#### [PROBLEM TO SOLVE]
No picture should appear in the copy. Transcribe exactly, and only, the lines from the one with "framed print: present [219,128,267,168]" through the last line of the data below.

Before and after object boxes:
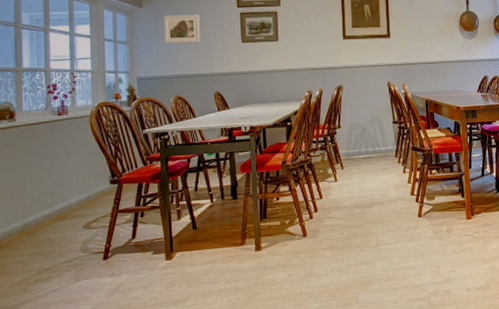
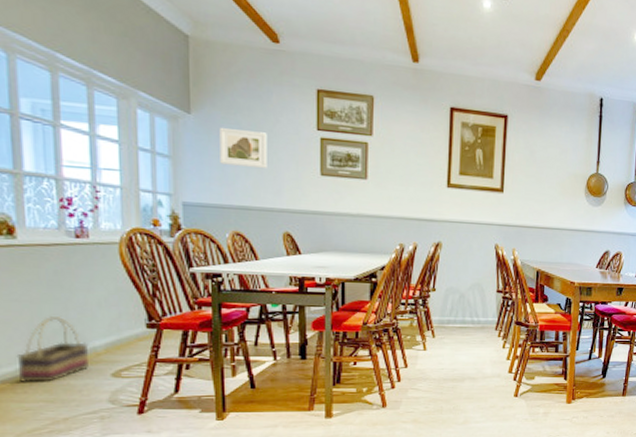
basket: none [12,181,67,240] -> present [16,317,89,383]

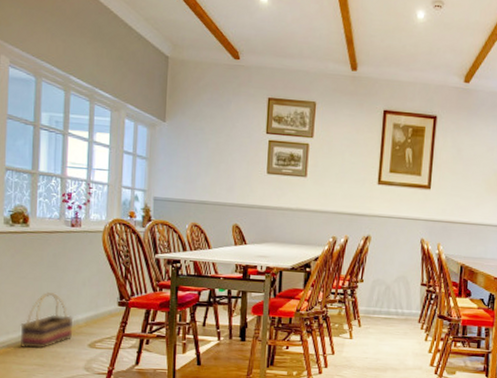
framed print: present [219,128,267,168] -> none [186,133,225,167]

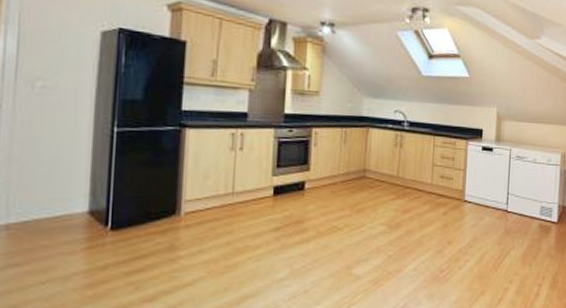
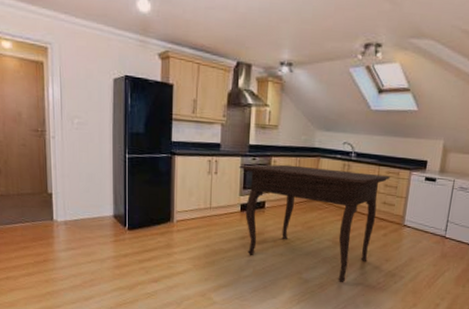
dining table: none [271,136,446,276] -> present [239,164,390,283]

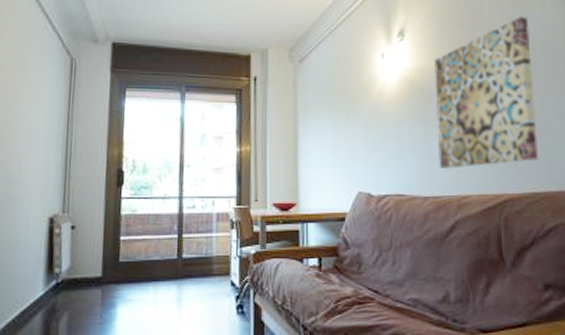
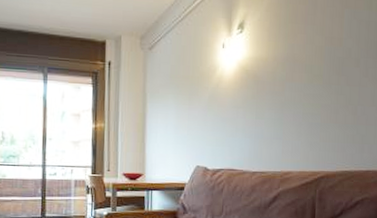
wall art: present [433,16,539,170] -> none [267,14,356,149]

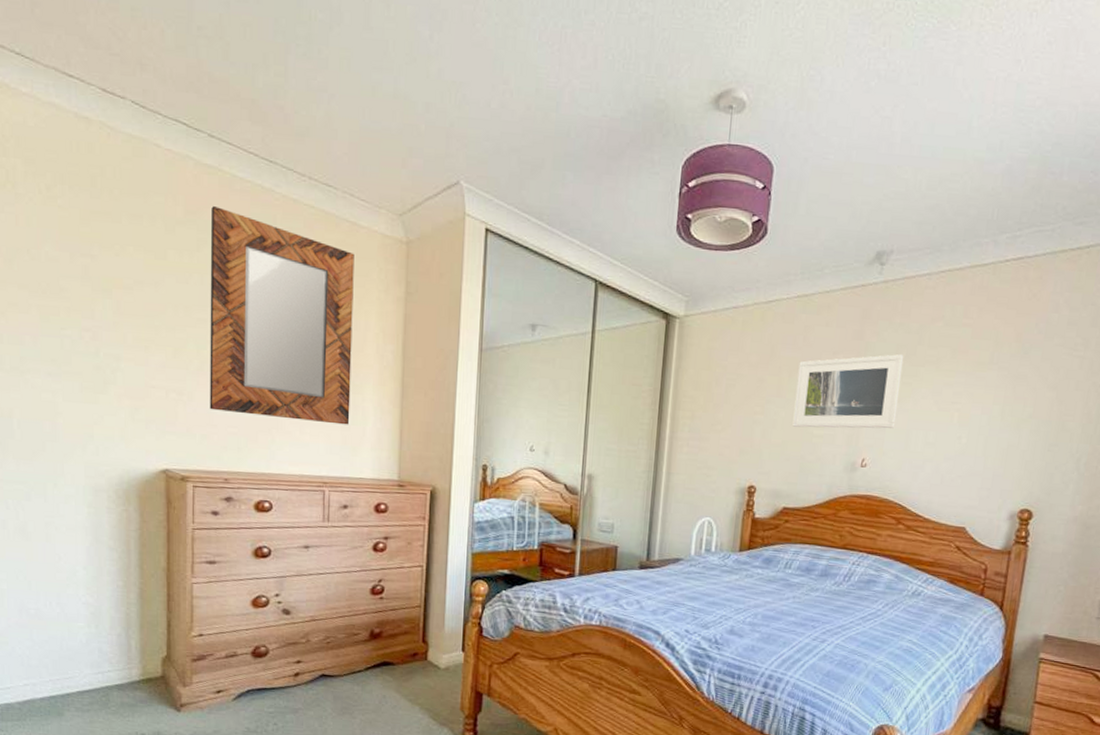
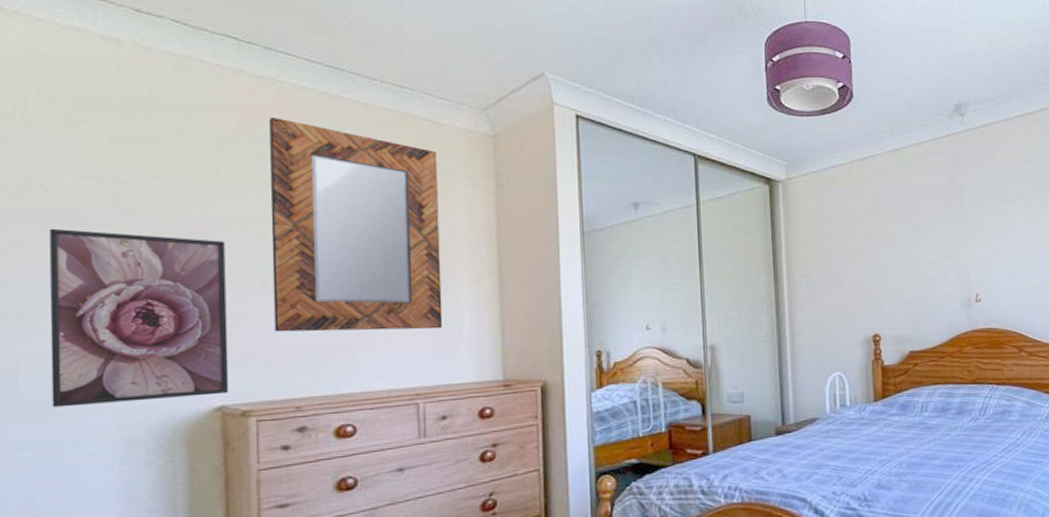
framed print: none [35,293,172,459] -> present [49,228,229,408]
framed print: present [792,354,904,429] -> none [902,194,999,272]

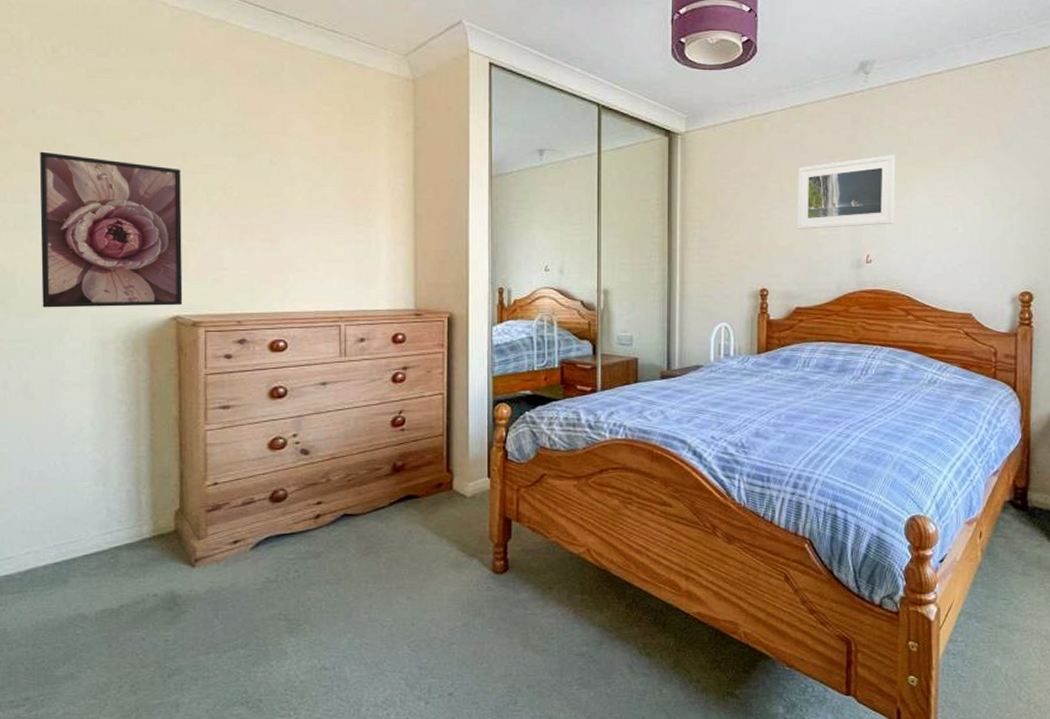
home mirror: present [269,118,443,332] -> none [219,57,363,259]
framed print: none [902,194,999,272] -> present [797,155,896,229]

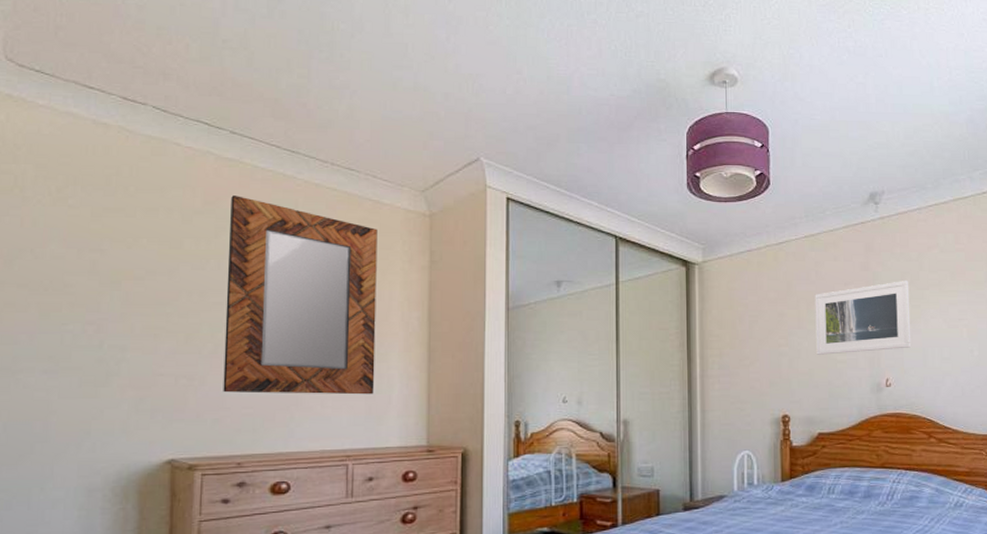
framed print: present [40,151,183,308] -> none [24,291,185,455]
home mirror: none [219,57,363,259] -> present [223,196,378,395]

#### [PROBLEM SOLUTION]
framed print: present [219,128,267,168] -> none [186,133,225,167]

dining table: none [271,136,446,276] -> present [239,164,390,283]

wall art: present [433,16,539,170] -> none [267,14,356,149]

framed print: none [35,293,172,459] -> present [49,228,229,408]
framed print: present [792,354,904,429] -> none [902,194,999,272]

home mirror: present [269,118,443,332] -> none [219,57,363,259]
framed print: none [902,194,999,272] -> present [797,155,896,229]

framed print: present [40,151,183,308] -> none [24,291,185,455]
home mirror: none [219,57,363,259] -> present [223,196,378,395]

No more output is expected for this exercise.